[RabbitMQ] Retry Mechanism

2021. 11. 3. 10:49 Spring Cloud/RabbitMQ

이번 글에서는 RabbitMQ의 Wait Queue와 Dead Queue를 사용한 메세지 처리 Retry mechanism에 대해 알아보겠습니다.

0. Retry Mechanism이란?

메시지 처리에 실패했을때 실패한 메시지에 대한 error handling 방법을 구조화한 structure 입니다.

이전 글에서 처리에 실패한 메시지는 DLX(Dead Letter Exchnage)로 보내어 적절한 error handling 과정을 거쳐야된다고 말씀드렸습니다. 이를 좀더 구체화하면 아래 그림과 같은 Retry Mechanism으로 표현할 수 있습니다.

 

 

✔ Retry Mechanism
0. "work exchnage"에서 "work queue"로 메시지를 전달한다.

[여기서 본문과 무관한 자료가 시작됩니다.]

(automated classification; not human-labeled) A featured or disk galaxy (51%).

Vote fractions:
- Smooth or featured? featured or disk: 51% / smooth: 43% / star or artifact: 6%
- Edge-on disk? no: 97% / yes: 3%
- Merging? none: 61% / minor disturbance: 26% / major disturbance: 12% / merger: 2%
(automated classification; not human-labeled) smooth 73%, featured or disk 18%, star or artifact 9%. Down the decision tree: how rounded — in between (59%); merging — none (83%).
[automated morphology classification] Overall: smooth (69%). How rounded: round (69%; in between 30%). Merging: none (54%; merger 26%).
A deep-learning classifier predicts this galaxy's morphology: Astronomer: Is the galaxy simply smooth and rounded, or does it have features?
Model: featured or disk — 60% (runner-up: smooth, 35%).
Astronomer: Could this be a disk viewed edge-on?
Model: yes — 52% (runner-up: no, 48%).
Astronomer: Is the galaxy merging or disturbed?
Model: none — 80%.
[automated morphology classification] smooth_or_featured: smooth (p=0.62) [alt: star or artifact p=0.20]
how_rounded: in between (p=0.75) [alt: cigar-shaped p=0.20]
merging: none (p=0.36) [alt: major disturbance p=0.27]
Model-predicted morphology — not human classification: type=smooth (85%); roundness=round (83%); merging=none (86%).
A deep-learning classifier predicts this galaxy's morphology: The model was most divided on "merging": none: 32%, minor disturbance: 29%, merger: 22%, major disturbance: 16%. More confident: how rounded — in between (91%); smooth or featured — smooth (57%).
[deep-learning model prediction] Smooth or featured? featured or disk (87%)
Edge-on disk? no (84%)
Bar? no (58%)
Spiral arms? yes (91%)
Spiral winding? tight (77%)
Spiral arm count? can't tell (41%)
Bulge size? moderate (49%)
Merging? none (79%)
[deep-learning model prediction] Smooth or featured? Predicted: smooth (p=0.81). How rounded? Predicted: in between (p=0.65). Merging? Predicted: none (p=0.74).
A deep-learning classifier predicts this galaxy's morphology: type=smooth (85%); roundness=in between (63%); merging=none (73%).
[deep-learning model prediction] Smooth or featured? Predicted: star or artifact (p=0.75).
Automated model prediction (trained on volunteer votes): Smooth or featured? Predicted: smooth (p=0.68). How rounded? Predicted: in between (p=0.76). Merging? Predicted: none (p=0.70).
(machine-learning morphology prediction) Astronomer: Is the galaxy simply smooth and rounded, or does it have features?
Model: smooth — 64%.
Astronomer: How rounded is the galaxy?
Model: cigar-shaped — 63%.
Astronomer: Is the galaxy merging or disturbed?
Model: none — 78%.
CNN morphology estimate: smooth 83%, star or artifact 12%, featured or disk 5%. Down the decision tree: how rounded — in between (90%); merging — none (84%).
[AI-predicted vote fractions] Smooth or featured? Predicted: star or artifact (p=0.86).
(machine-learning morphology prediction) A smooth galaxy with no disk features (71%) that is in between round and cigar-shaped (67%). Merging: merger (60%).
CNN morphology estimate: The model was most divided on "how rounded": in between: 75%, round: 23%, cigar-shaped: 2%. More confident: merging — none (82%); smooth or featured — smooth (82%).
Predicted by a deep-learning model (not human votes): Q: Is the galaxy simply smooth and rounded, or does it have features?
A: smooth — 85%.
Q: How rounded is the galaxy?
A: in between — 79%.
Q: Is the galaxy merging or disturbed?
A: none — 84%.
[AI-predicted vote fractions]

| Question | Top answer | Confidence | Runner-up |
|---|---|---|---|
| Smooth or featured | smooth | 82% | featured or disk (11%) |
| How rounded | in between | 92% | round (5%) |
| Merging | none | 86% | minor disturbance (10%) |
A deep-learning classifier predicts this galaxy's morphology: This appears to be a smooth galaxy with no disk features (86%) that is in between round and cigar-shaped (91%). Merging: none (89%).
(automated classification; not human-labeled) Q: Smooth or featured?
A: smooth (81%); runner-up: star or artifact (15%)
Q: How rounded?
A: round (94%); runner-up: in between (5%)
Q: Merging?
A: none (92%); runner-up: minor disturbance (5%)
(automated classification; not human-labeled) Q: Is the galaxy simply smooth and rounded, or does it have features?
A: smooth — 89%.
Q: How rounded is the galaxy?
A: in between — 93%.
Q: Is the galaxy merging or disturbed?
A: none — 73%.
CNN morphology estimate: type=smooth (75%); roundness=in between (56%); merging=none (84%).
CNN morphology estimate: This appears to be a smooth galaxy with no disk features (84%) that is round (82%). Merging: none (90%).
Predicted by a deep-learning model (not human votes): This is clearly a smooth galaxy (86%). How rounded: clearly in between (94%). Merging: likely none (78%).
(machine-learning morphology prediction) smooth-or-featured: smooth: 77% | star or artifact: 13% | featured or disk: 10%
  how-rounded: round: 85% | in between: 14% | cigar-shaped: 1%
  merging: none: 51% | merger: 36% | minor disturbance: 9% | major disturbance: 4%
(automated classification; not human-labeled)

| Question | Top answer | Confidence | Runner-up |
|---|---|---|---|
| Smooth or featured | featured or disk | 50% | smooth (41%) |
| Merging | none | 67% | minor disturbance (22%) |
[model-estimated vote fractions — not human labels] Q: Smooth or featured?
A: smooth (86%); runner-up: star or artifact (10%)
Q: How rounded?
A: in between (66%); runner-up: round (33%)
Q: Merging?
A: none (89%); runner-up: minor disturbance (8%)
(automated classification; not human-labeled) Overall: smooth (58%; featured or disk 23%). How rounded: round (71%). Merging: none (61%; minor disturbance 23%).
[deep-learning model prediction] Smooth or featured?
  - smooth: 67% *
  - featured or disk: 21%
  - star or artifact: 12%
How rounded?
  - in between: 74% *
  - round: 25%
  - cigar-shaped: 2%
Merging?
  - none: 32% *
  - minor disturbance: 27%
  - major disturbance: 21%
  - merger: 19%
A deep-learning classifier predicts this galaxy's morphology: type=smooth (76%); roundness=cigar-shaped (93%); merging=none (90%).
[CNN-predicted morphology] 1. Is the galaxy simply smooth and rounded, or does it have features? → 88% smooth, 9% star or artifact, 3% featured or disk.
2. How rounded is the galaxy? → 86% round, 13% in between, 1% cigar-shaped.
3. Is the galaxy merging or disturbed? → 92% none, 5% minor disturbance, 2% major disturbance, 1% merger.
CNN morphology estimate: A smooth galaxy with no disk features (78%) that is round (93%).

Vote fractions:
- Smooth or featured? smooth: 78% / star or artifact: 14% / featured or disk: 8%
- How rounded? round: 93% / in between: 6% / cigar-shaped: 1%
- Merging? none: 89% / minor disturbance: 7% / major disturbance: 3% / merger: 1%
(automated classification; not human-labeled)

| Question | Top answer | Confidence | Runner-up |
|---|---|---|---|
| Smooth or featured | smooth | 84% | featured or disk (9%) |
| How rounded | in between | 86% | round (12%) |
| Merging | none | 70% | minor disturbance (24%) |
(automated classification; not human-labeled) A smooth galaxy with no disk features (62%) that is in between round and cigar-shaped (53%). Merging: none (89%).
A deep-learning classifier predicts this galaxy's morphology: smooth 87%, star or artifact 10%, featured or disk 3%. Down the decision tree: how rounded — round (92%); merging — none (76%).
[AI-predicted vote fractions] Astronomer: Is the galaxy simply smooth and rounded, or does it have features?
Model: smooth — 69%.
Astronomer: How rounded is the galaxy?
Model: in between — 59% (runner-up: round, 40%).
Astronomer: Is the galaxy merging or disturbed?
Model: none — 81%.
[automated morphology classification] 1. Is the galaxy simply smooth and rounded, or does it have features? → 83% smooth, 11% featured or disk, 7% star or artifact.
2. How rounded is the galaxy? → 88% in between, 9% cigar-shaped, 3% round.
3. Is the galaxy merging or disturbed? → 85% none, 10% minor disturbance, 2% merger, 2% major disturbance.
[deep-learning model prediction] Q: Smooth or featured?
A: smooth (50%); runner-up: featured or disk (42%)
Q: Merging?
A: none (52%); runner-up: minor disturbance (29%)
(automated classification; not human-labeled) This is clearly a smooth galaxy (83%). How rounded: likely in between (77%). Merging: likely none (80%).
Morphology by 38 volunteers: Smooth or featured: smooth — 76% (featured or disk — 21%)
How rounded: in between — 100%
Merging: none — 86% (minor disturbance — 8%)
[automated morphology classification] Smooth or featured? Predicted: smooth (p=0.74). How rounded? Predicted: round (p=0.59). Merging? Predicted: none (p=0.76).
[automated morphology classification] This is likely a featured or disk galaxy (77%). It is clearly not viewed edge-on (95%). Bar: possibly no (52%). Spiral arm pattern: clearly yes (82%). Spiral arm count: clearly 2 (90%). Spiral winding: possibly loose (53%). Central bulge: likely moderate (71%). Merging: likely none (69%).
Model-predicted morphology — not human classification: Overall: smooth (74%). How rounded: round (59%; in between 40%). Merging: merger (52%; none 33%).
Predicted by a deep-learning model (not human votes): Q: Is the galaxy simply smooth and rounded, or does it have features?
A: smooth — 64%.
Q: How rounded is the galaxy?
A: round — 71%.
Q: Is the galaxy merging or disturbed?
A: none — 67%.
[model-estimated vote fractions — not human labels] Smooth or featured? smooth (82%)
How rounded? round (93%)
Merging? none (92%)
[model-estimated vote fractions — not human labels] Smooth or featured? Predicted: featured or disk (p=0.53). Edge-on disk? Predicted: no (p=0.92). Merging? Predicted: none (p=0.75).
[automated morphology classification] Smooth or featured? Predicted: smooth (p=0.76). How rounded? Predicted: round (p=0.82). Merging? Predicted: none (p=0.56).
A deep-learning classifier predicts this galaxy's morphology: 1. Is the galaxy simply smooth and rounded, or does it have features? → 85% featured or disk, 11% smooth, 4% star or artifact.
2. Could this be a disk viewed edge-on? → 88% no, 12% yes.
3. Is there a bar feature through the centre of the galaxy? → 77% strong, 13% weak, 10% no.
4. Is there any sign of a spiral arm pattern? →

  1. "work queue" 에서 메시지를 처리한다.
  2. "work queue" 메시지 처리에 실패하면 메시지의 Retry Count를 확인한다.
  3. 메세지의 Retry Count가 N보다 클 경우에는 "dead exchnage"로 보낸다.
  4. 메세지의 Retry Count가 N보다 작을 경우에는 "wait exchnage"로 보낸다.
  5. "wait queue"에서 TTL 시간 이상 거주한 메시지는 "work exchnage"로 보낸다.

위처럼 retry 전에 wait queue에서 머무는 방법을 통해, 동일한 에러발생 가능성을 조금이라도 줄일 수 있습니다.

Exchange의 구조는 다음과 같습니다.

 

 

Queue의 구조는 다음과 같습니다.

 

 

1. RabbitMQ Message Header

Retry Mechanism을 구현하기 위해선, 해당 메세지의 처리시도 횟수를 확인할 수 있어야 합니다.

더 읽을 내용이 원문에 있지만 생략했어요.